Me quité la chaqueta, me subí las mangas de la camisa por encima de los codos y me quité los zapatos y los calcetines. Reconozco que lo de las mangas era una cuestión psicológica, pero me molestaban, me estorbaban y creo que tengo pleno derecho a ser fetichista. Los mocasines de cincuenta dólares con borlas negras eran maravillosos para contemplarlos, deliciosos para poseerlos, pero horribles para liarse a puñetazos y ruidosos si pretendía sorprender a los criminales. Los pies cubiertos por calcetines suelen resbalar. Cuando me quité los zapatos, vi que los bajos del pantalón arrastraban y tuve que arremangarlos. Parecía a punto de vadear un río: Huckleberry Finn.
Bajé la escalera descalzo, sin hacer el menor ruido. El pozo del ascensor estaba vacío. A mi derecha, los cables del ascensor ronroneaban y se detenían, ronroneaban y se detenían. En el recodo de mi planta me detuve a escuchar. Oí que alguien se sorbía los mocos y el sonido de una tela que roza la pared. El sujeto estaba del mismo lado que yo con respecto a la salida de emergencia. Prestó atención al ascensor ya que, si se detenía en esa planta, se asomaría apenas cerrarse las puertas y echaría un vistazo. Eso facilitaba las cosas. Estaba apoyado contra la pared, lo sabía por el roce de la tela que había oído. Estaba de frente a la salida de emergencia, apoyado contra la pared. Querría tener libre la mano del arma. A menos que fuera zurdo, eso significaba que estaba apoyado en la pared de la izquierda. La mayoría de las personas no son zurdas.
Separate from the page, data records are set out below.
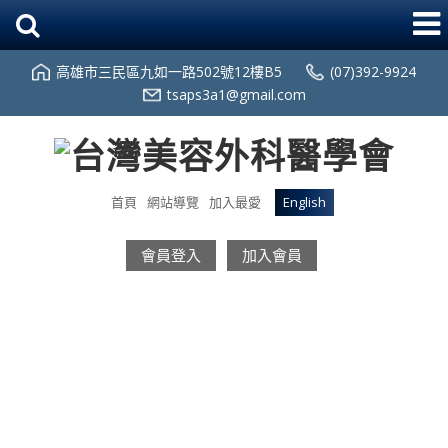
高雄市三民區九如一路502號12樓B5
(07)392-9924
tsaps3a1@gmail.com
首頁
網站導覽
加入最愛
English
會員登入
加入會員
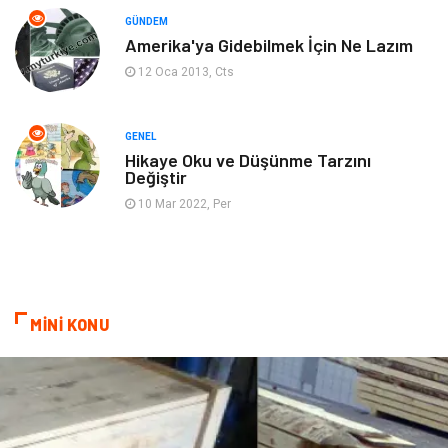
GÜNDEM
Markalar
Bilet
Amerika'ya Gidebilmek İçin Ne Lazım
12 Oca 2013, Cts
Restaurant
Cruise
Tarih
Spor Malzemeleri
GENEL
Hikaye Oku ve Düşünme Tarzını
Değiştir
10 Mar 2022, Per
MİNİ KONU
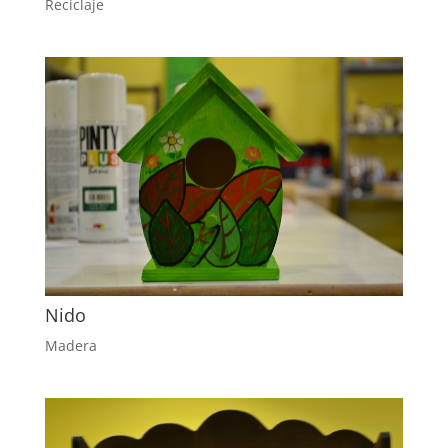
Reciclaje
Nido
Madera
Me asomé por el ángulo de la escalera y lo vi, cuatro escalones más abajo, apoyado contra la pared de la izquierda, de espaldas a mí. Salté los cuatro escalones y aterricé tras él en el preciso momento en que veía reflejado un movimiento en las puertas de cristales reforzados con tela de alambre de la salida de emergencia. Giró a medias, sacando de la pretina del pantalón la pistola de cañón largo, y le di con el antebrazo en el lado derecho de la cara, cerca de la frente. Rebotó contra la pared, cayó al suelo y se quedó quieto. Puedes romperte la mano golpeando a un hombre en la cabeza con la fuerza suficiente para dejarlo fuera de combate. Cogí el arma. Formaba parte del mismo cargamento: pistola de tiro 22, de cañón largo. No es gran cosa, pero si te dan donde corresponde, estás acabado. Lo palpé en busca de otras armas, pero sólo llevaba la 22.
Subí de prisa los dos pisos, me puse los zapatos y la chaqueta, estiré los bajos de los pantalones, encajé la pistola en el cinturón, a la altura de la región lumbar, y bajé la escalera a toda velocidad. Mi hombre no se movía. Estaba tendido mirando hacia el techo, con la boca abierta. Vi que usaba patillas como las de uno de los Hermanos Smith, patillas que comienzan en la comisura de los labios y llegan hasta las orejas. Lamentable.
Abrí la puerta de la salida de emergencia y me interné en el pasillo. El hombre apostado en el otro pasillo no era visible. Pasé por delante de la puerta de mi habitación. Percibí un ligero movimiento en el recodo del pasillo. Al llegar al recodo giré y lo encontré, un poco indeciso, intentando mostrarse indiferente, pero sintiéndose algo receloso. Yo debía ajustarme a la descripción que tenía, pero no entendía por qué no había entrado en mi habitación. Aún tenía la mano en el bolsillo del impermeable, que llevaba desabrochado.
Di tres pasos más allá del hombre, me di la vuelta y le sujeté los brazos bajándole el impermeable de un tirón. Intentó sacar la mano del bolsillo. Sin soltar el impermeable, desenfundé mi revólver con la derecha y se la coloqué detrás de la oreja.
– Gran Bretaña se balancea como un péndulo -dije.